UON graduate wins top design gong
UON graduates have starred at 2017 Australian Institute of Architects' NSW Graduate and Student Awards, taking out two of the most prestigious honours.
The highest state level award for an architecture graduate, the NSW Design Medal, was awarded to James Ellis for his project The Plant - a public food factory reclaiming Newcastle’s corporation baths and pivoting the city towards its industrial past.
Brendan Boyle was named runner's up in the same category.
UON Head of discipline (Architecture) Chris Tucker said it was an outstanding result for the School of Architecture.
“Both of these projects explored the cultural and urban fabric of Newcastle, engaging with its post-industrial heritage and its conditions of social equity - themes many of our graduates have within their projects.”
Established to acknowledge excellence in architectural scholarship, the annual NSW Graduate & Student Awards showcase the top student work across the four architecture programs in NSW – the University of Newcastle, the University of Sydney, University of New South Wales and University of Technology, Sydney.
The Award categories include the NSW Design Medal, First Degree Design Award, Architectural Technologies Award and the Architectural Communication Award.

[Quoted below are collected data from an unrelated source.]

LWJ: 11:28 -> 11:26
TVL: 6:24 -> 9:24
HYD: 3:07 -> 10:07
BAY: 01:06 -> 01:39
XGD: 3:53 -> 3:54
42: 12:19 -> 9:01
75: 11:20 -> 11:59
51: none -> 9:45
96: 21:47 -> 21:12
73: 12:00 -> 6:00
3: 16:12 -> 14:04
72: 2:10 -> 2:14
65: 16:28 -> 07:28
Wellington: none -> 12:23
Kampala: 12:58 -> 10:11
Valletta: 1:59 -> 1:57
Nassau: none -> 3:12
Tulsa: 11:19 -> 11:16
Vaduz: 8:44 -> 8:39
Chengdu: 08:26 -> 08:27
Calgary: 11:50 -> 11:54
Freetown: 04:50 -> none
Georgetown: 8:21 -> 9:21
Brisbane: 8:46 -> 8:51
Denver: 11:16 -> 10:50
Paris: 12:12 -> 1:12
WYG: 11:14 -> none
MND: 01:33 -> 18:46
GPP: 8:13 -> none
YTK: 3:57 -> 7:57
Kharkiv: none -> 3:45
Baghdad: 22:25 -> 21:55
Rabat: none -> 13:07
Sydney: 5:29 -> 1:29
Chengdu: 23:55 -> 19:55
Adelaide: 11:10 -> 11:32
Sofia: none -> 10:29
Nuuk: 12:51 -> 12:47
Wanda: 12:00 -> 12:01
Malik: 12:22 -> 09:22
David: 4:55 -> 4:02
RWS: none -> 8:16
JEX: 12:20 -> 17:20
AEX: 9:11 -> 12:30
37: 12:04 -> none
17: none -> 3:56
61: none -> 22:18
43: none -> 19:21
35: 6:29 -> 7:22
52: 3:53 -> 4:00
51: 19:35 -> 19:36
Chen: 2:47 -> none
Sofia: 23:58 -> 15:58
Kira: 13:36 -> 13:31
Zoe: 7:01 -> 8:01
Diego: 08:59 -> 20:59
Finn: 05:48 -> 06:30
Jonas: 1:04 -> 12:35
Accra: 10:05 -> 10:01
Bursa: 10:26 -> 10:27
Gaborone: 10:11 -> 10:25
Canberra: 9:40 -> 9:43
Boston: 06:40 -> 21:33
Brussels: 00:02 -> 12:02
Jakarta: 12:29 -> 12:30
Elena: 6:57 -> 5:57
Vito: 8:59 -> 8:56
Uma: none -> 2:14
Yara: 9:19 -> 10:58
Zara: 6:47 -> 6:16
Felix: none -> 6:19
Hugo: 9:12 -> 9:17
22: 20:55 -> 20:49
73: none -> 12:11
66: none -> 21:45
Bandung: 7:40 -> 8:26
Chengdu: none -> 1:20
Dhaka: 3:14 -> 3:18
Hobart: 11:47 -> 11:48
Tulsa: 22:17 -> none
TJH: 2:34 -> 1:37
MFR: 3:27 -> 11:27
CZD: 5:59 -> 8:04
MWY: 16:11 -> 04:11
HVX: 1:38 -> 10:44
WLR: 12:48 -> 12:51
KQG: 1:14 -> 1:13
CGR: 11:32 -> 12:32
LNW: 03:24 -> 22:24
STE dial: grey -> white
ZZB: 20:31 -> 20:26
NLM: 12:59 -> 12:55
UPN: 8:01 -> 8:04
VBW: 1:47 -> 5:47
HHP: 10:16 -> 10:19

Q & A with 2017 NSW Design Medal winner James Ellis:
Can you tell me briefly what your project is about?
The Plant is a public food factory reclaiming Newcastle’s corporation baths and pivoting the city towards its industrial past. The project critiques the development of generic cities and the food that inhabits them by re-imagining the typology of the industrial factory. A small, urban, ornate, iconic and public factory: in opposition to the values of industrial food and architecture.
Through the emerging shared economy that prioritises access over ownership the factory is democratised and a public facility born. Previously exclusive to the wealthy, the factory disrupts the generic city to create a space that is inclusive, dynamic and most importantly: public.
How did you select your project’s focus?
The project is born from two things. The first being a rejection towards industrial food and secondly a reaction against the private and generic cities we are building today. The project develops, changes and is refined from the architectural process from concept design to construction documentation informing the year-long interrogation into the projects circumstance. I also had a desire for the project to be relevant to our current condition of being tied to the mobile phone.
What were the outcomes/conclusions you made on completion of your project?
The project challenged the way we think about public space/buildings and infrastructure applying the normal architectural practices of an art gallery or museum to the factory typology. The project moves past the romantic idea of food in our cities instead pushing food and making back into our consciousness, which at times is confronting.
Were there any surprising revelations/findings as a result of your project?
Through the research process it became clear how stale, ineffective and non-inclusive our public spaces are and the increasing importance of these spaces as our cities grow The project also begins to outline a position or role for architecture in the food problems of today as well as how our buildings might look in the age of the shared economy.
It was also surprising how hard it is to design a working abattoir in the middle of a public building.
How could the information you collected be used?
The information collected is part of a train of thought throughout my masters degree investigating food, cities and architecture. I hope to use this as a platform to do further practice based research in the future.
What prompted you to study a Masters of Architecture at UON?
The tight-knit community and personal relationships that form in the studio between students, teachers and five amazing professors.
What are your career goals and ambitions?
Currently I'm happy learning how to put buildings together beautifully. But long term: starting a practice that sits between the worlds of food and architecture.